| Data extracted from a collection |

►

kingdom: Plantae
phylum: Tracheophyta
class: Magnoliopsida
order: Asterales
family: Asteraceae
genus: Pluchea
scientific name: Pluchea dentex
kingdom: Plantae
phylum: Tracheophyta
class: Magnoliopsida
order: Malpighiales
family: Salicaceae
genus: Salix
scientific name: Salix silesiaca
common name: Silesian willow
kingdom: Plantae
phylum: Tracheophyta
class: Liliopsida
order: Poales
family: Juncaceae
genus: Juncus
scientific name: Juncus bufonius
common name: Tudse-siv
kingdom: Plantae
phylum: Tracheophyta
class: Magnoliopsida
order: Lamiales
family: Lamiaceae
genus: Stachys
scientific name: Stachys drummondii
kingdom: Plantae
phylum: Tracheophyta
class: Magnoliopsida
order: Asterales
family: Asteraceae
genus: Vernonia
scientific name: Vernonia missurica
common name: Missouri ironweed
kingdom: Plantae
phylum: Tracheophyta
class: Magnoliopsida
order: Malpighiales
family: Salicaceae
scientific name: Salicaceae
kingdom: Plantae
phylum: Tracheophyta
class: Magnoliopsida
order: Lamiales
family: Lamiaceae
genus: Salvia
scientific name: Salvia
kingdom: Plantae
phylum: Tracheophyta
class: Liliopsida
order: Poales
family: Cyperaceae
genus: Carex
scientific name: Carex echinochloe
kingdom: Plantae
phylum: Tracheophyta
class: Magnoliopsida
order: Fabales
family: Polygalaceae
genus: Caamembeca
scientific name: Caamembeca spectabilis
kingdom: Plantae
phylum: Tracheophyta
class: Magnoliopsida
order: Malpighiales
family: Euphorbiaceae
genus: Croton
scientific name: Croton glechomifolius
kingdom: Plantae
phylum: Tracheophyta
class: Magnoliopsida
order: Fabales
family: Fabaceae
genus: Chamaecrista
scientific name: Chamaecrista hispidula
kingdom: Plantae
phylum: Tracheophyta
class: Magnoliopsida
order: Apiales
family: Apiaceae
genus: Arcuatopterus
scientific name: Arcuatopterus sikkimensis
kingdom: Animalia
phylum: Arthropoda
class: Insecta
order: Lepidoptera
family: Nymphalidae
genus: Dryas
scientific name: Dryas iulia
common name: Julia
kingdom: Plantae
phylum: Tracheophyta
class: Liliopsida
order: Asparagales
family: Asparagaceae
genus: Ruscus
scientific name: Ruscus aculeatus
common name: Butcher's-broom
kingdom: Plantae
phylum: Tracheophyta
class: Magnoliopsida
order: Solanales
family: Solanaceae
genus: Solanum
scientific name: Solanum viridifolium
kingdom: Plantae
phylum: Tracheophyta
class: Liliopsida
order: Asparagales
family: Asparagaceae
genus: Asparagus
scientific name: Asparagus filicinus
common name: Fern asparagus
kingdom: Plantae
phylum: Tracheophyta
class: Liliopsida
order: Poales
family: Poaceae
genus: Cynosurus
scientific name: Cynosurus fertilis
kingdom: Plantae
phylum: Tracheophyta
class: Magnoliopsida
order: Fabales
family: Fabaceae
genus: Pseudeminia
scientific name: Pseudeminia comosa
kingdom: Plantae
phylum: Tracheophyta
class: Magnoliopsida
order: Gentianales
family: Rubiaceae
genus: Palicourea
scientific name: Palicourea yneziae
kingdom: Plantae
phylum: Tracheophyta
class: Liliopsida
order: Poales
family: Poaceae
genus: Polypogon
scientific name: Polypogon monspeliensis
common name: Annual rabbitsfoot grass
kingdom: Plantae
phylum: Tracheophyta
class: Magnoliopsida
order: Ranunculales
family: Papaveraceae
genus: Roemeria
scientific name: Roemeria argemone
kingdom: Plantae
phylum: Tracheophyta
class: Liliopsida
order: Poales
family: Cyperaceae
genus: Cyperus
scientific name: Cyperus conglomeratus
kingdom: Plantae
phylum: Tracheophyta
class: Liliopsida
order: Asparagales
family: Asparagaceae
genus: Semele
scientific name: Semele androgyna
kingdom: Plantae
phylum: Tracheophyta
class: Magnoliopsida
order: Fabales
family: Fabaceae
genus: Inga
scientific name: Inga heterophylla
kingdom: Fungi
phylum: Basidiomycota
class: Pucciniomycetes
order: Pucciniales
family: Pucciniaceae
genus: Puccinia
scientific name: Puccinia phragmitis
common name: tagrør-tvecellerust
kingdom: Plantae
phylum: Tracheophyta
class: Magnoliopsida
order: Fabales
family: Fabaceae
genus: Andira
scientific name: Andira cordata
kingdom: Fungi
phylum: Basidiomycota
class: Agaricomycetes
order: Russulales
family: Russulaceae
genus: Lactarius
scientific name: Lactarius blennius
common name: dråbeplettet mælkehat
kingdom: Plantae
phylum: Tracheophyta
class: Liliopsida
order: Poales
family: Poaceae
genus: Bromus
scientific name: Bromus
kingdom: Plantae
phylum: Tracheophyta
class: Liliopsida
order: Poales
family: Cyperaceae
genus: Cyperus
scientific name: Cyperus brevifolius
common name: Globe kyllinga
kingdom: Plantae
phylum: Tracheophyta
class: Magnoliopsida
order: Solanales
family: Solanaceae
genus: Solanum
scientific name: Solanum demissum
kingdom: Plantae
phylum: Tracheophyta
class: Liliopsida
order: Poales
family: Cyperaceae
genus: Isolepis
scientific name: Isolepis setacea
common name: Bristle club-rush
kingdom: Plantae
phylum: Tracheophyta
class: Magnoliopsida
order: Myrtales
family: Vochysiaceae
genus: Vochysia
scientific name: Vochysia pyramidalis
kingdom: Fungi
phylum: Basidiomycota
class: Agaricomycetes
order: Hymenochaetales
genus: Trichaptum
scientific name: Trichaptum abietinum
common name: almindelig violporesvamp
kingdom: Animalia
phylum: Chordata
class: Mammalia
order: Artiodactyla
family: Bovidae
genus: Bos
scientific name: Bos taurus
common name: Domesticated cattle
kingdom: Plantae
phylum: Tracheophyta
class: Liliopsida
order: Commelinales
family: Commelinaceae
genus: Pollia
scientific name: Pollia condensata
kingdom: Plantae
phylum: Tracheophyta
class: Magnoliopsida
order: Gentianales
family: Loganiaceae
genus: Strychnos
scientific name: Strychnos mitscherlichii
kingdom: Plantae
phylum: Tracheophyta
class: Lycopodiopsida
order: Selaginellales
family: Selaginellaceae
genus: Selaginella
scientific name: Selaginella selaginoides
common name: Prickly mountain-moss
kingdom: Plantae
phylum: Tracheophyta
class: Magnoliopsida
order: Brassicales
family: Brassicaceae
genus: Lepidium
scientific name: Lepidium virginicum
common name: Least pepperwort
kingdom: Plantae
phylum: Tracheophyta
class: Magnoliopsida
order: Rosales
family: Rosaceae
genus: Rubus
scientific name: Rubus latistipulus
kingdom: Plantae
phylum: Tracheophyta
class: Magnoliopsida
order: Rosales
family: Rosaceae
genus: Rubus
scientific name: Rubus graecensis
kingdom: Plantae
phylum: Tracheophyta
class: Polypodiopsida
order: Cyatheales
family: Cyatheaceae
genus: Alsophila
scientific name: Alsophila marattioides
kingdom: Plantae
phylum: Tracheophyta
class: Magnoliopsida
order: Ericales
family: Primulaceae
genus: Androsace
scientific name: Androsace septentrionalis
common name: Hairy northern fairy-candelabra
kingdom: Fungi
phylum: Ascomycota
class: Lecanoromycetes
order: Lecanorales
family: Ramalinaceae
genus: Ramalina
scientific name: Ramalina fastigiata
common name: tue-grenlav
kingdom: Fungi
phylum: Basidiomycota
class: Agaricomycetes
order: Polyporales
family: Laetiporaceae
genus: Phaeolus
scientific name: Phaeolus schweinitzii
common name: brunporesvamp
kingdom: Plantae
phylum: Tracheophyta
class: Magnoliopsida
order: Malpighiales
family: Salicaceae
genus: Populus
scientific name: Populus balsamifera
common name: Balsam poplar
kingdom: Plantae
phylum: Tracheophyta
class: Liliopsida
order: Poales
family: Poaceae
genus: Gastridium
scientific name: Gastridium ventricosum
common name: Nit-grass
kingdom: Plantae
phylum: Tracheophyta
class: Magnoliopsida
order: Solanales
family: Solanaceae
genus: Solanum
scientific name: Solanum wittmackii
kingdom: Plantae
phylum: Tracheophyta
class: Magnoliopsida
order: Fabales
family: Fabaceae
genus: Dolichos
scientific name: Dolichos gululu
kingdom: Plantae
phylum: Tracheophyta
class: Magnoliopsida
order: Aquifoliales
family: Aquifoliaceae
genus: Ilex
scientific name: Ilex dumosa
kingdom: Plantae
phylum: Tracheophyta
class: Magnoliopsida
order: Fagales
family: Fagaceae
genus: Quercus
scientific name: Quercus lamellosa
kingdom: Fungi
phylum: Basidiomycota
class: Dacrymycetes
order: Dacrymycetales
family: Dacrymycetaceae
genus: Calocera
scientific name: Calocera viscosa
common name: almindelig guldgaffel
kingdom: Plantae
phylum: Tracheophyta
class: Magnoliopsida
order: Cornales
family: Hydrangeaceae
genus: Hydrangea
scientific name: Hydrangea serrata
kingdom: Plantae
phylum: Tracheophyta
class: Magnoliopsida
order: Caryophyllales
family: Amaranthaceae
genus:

◄

| Task details |
Reproduce the records verbatim from the very first line through the line containing "genus: Stachys", including that line.

| Full output |
kingdom: Plantae
phylum: Tracheophyta
class: Magnoliopsida
order: Asterales
family: Asteraceae
genus: Pluchea
scientific name: Pluchea dentex
kingdom: Plantae
phylum: Tracheophyta
class: Magnoliopsida
order: Malpighiales
family: Salicaceae
genus: Salix
scientific name: Salix silesiaca
common name: Silesian willow
kingdom: Plantae
phylum: Tracheophyta
class: Liliopsida
order: Poales
family: Juncaceae
genus: Juncus
scientific name: Juncus bufonius
common name: Tudse-siv
kingdom: Plantae
phylum: Tracheophyta
class: Magnoliopsida
order: Lamiales
family: Lamiaceae
genus: Stachys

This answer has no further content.